CAPÍTULO 1
Amanecía en la frontera norte de Francia, un límite señalado únicamente por un riachuelo poco profundo que corría entre los troncos raquíticos de los desmochados sauces. Una carretera adoquinada vadeaba el arroyo. La carretera conducía al norte de Francia y se adentraba en la provincia holandesa de Bélgica, pero no había ningún puesto de guardia ni ninguna puerta que indicaran el lugar donde el camino abandonaba el Imperio francés para entrar en el Reino de los Países Bajos. Sólo había el riachuelo mermado por el estío del que emanaba una pálida neblina que se extendía sobre los densos campos de trigo, centeno y cebada.

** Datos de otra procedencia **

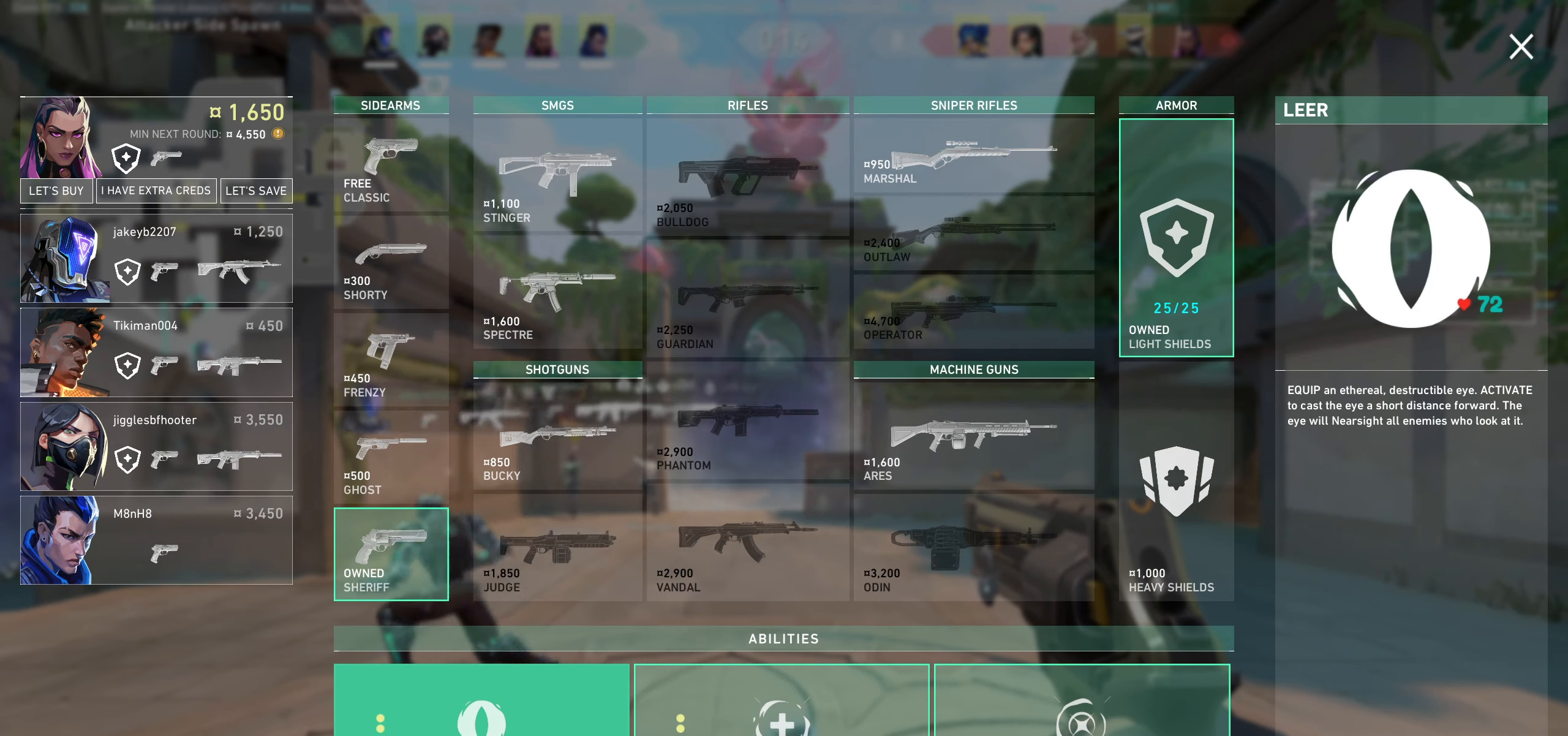
{"keys": ["d"], "mouse": [], "events": [[500, "d", "down"]]}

El sol naciente apareció como una bola roja e hinchada suspendida a poca altura en medio de la tenue bruma. Al oeste el cielo todavía estaba oscuro. Un búho pasó volando por encima del vado, se ladeó, se metió en un hayedo y lanzó un último reclamo apagado que se perdió en medio del fuerte coro del amanecer, que parecía presagiar un día de verano radiante y caluroso en aquella fértil y plácida campiña. Un cielo completamente despejado prometía un día espléndido para la siega del heno, o un día para que los enamorados dieran un paseo a través de los bosques de espeso follaje y descansaran junto al verde frescor de la orilla de un riachuelo. Era un amanecer de pleno verano ideal en la frontera norte de Francia y, por un momento, por un último y doloroso momento, el mundo estaba en paz.

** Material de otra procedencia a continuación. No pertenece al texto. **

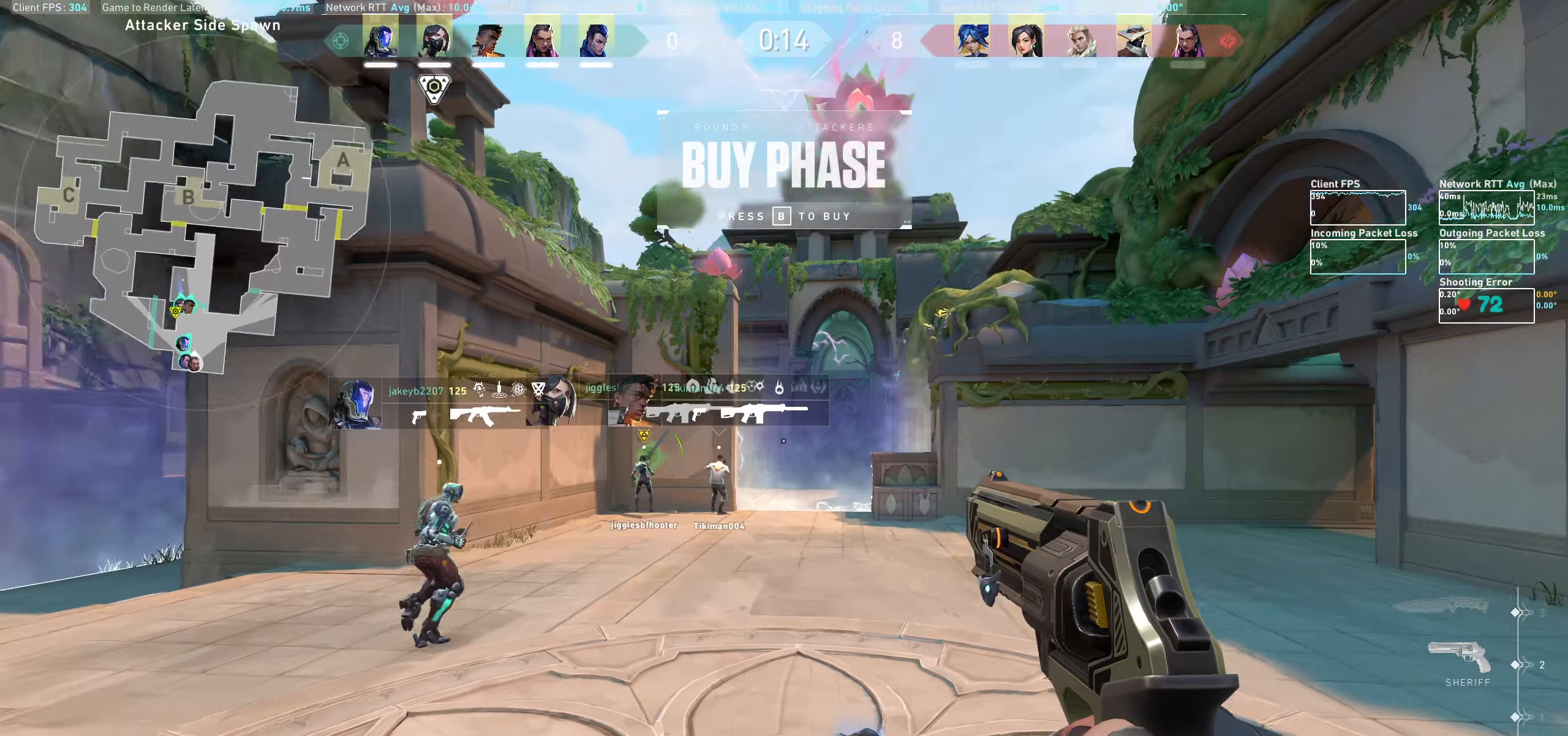
{"keys": ["w"], "mouse": [], "events": [[283, "d", "up"], [416, "w", "down"]]}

Entonces, cientos de cascos retumbaron al atravesar el vado y salpicaron de brillante agua la neblina. Unos hombres de uniforme con largas espadas en la mano cabalgaban hacia el norte, alejándose de Francia. Esos hombres eran dragones con cascos metálicos cubiertos de una apagada tela para que el sol naciente no se reflejara en el brillante metal y revelara su posición. Los jinetes llevaban mosquetes de cañón corto metidos en las pistoleras de sus sillas de montar.

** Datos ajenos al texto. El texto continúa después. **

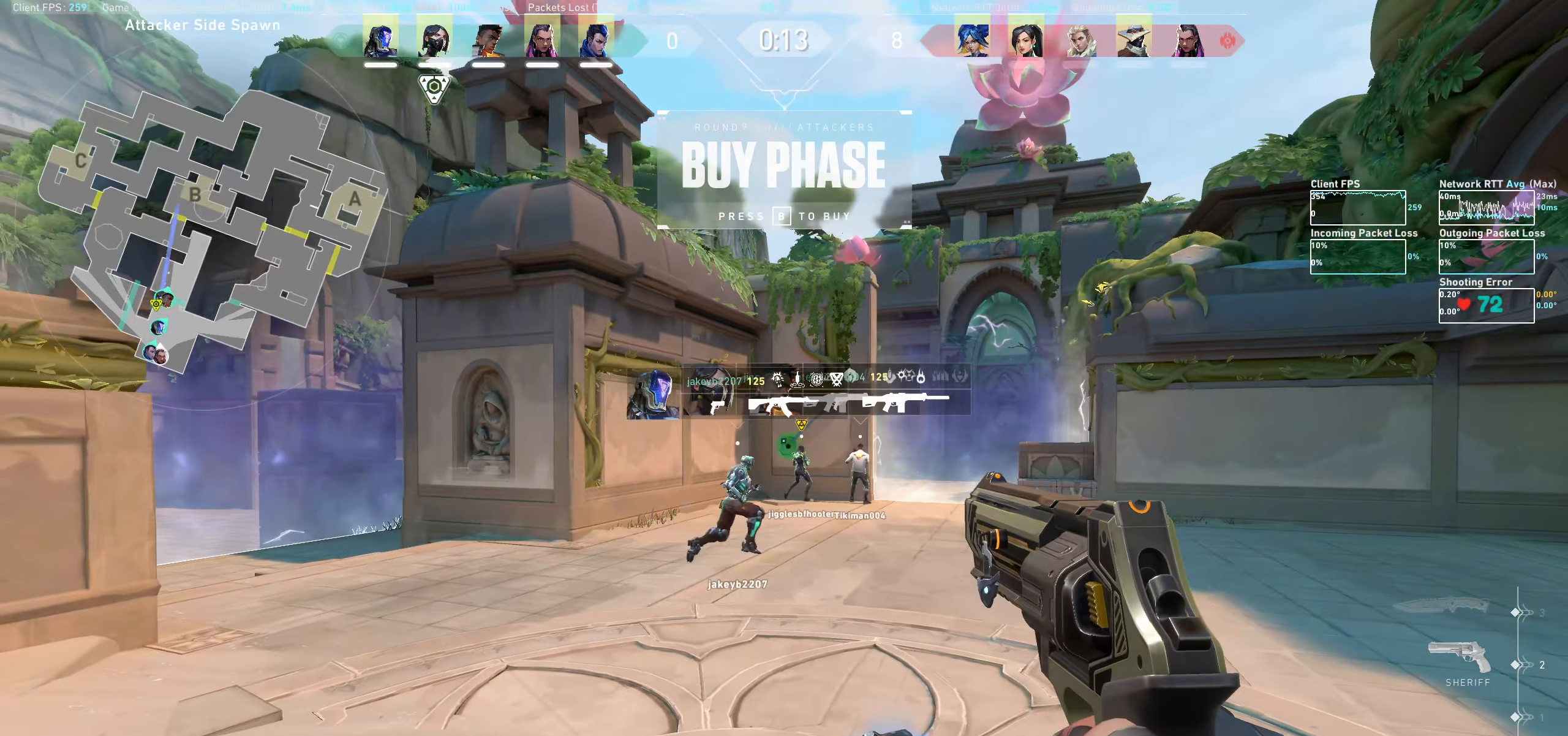
{"keys": ["d", "w"], "mouse": [], "events": [[33, "d", "down"]]}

Los dragones eran la vanguardia de un ejército. Ciento veinticinco mil soldados se dirigían marchando hacia el norte por todos los caminos que conducían al paso que atravesaba el río en Charleroi. Se trataba de una invasión; un ejército atravesaba en tropel una frontera sin vigilancia, con sus carros, carruajes, ambulancias, trescientos cuarenta y cuatro cañones, treinta mil caballos, fraguas portátiles, pontones, putas, esposas, estandartes, lanzas, mosquetes, sables y todas las esperanzas de Francia. Era el Ejército del norte del emperador Napoleón, y marchaba hacia las fuerzas holandesas, británicas y prusianas que le aguardaban.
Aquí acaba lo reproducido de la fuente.